_Your goal_:
Write out the text of the material below word for word, leaving out the pictures.

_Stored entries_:
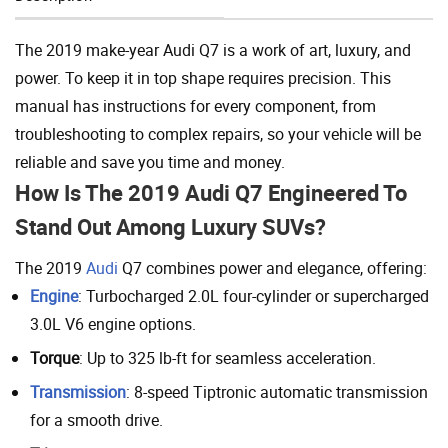
Add To Cart
The 2019 make-year Audi Q7 is a work of art, luxury, and
power. To keep it in top shape requires precision. This
manual has instructions for every component, from
troubleshooting to complex repairs, so your vehicle will be
reliable and save you time and money.
How Is The 2019 Audi Q7 Engineered To
Stand Out Among Luxury SUVs?
The 2019
Audi
Q7 combines power and elegance, offering:
Engine
: Turbocharged 2.0L four-cylinder or supercharged
3.0L V6 engine options.
Torque
: Up to 325 lb-ft for seamless acceleration.
Transmission
: 8-speed Tiptronic automatic transmission
for a smooth drive.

_Solution for this problem_:
Add To Cart
The 2019 make-year Audi Q7 is a work of art, luxury, and
power. To keep it in top shape requires precision. This
manual has instructions for every component, from
troubleshooting to complex repairs, so your vehicle will be
reliable and save you time and money.
How Is The 2019 Audi Q7 Engineered To
Stand Out Among Luxury SUVs?
The 2019
Audi
Q7 combines power and elegance, offering:
Engine
: Turbocharged 2.0L four-cylinder or supercharged
3.0L V6 engine options.
Torque
: Up to 325 lb-ft for seamless acceleration.
Transmission
: 8-speed Tiptronic automatic transmission
for a smooth drive.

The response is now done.